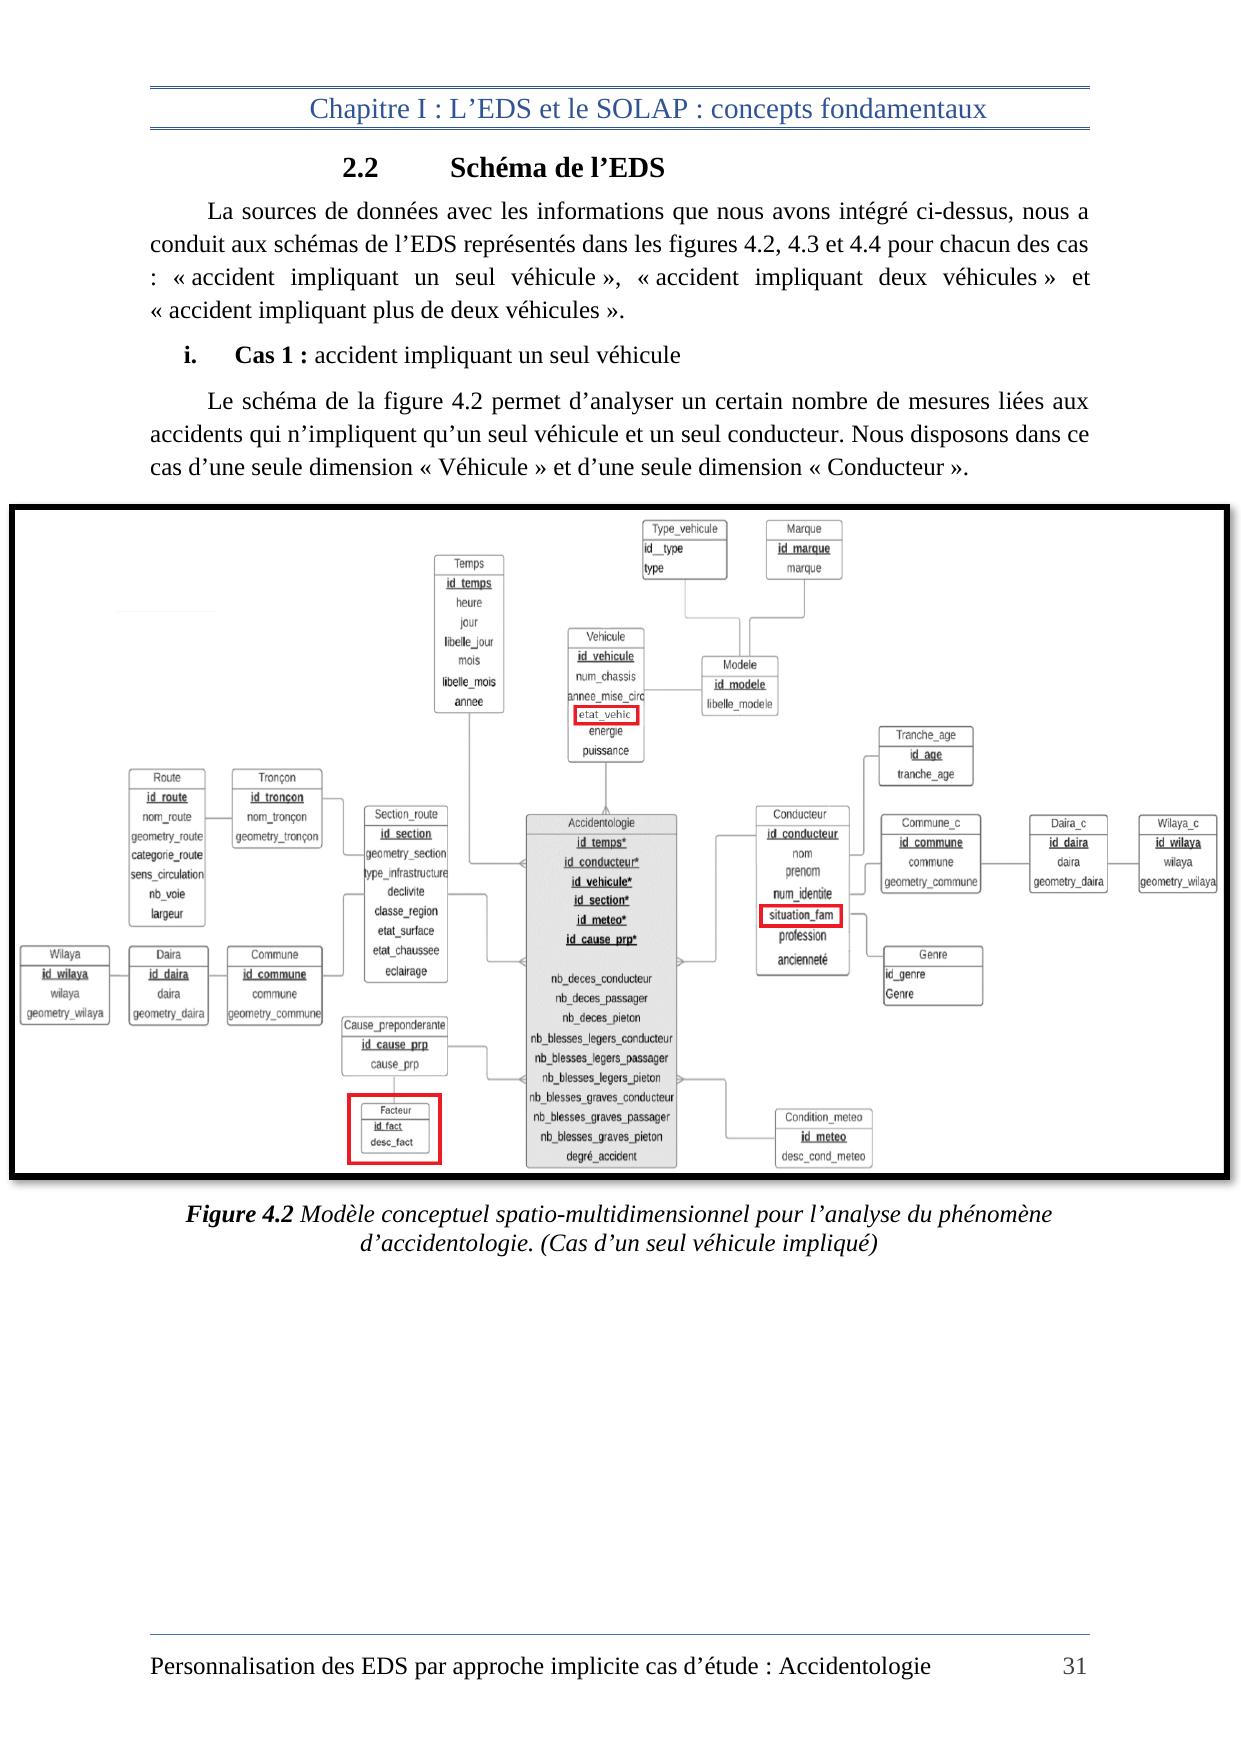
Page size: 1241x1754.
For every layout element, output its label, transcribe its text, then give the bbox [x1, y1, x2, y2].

list Cas 1 : accident impliquant un seul véhicule [197, 341, 1090, 369]
text Figure 4.2 Modèle conceptuel spatio-multidimensionnel pour l’analyse du phénomène d’accidentologie. (Cas d’un seul véhicule impliqué) [150, 1199, 1090, 1256]
subtitle Schéma de l’EDS [285, 150, 1090, 183]
text Le schéma de la figure 4.2 permet d’analyser un certain nombre de mesures liées aux accidents qui n’impliquent qu’un seul véhicule et un seul conducteur. Nous disposons dans ce cas d’une seule dimension « Véhicule » et d’une seule dimension « Conducteur ». [150, 386, 1090, 481]
text La sources de données avec les informations que nous avons intégré ci-dessus, nous a conduit aux schémas de l’EDS représentés dans les figures 4.2, 4.3 et 4.4 pour chacun des cas : « accident impliquant un seul véhicule », « accident impliquant deux véhicules » et « accident impliquant plus de deux véhicules ». [150, 196, 1090, 324]
picture [15, 510, 1224, 1173]
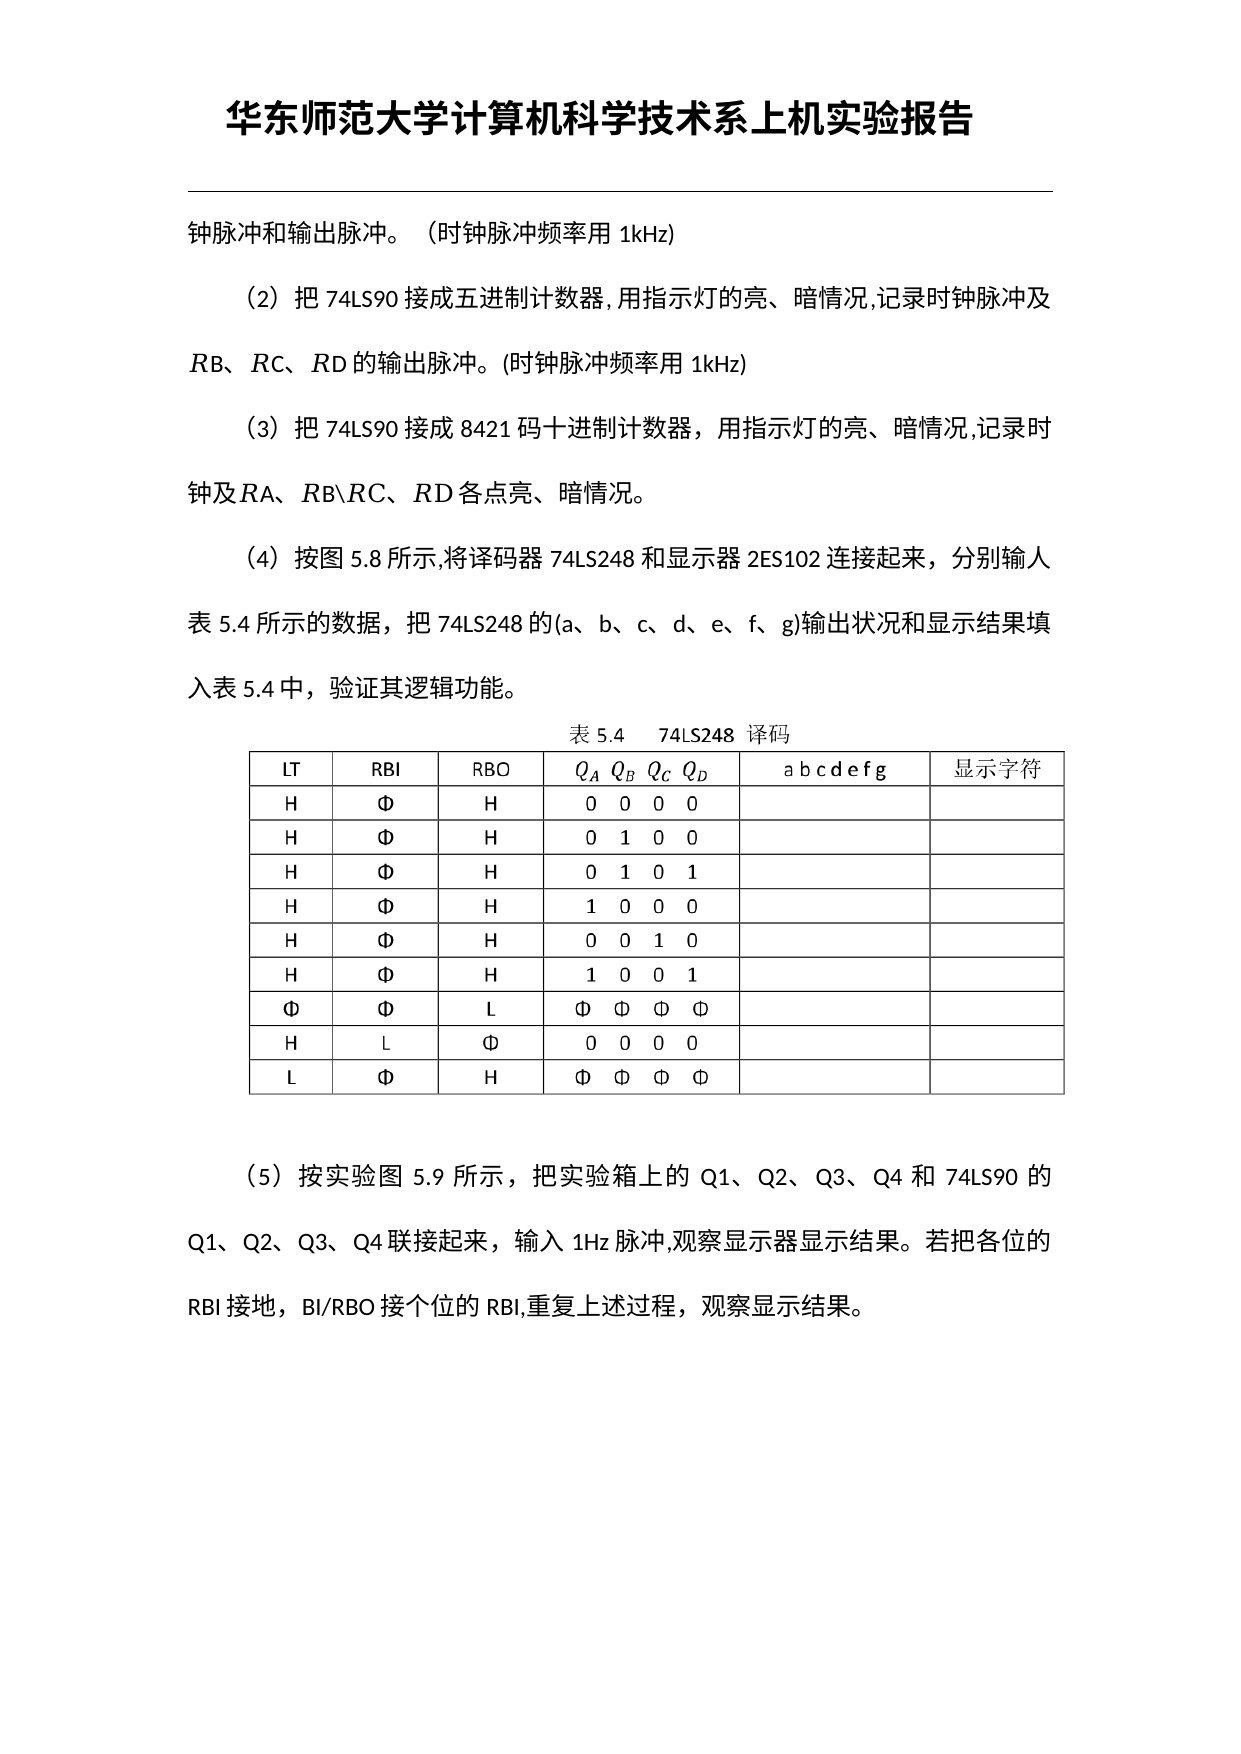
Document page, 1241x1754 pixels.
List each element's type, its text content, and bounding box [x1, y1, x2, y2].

============================================================

**PROBLEM REQUIREMENTS**
Omit the pictures, then give every record back exactly as it stands.

**SOLUTION TO THIS EXERCISE**
Page size: 1241x1754.
For every layout element, output its label, transcribe its text, then give the bbox [x1, y1, x2, y2].

list Cas 1 : accident impliquant un seul véhicule [197, 341, 1090, 369]
text Figure 4.2 Modèle conceptuel spatio-multidimensionnel pour l’analyse du phénomène d’accidentologie. (Cas d’un seul véhicule impliqué) [150, 1199, 1090, 1256]
subtitle Schéma de l’EDS [285, 150, 1090, 183]
text Le schéma de la figure 4.2 permet d’analyser un certain nombre de mesures liées aux accidents qui n’impliquent qu’un seul véhicule et un seul conducteur. Nous disposons dans ce cas d’une seule dimension « Véhicule » et d’une seule dimension « Conducteur ». [150, 386, 1090, 481]
text La sources de données avec les informations que nous avons intégré ci-dessus, nous a conduit aux schémas de l’EDS représentés dans les figures 4.2, 4.3 et 4.4 pour chacun des cas : « accident impliquant un seul véhicule », « accident impliquant deux véhicules » et « accident impliquant plus de deux véhicules ». [150, 196, 1090, 324]
picture [15, 510, 1224, 1173]
Document page, 1241x1754 pixels.
List each element's type, its text content, and bounding box [x1, y1, x2, y2].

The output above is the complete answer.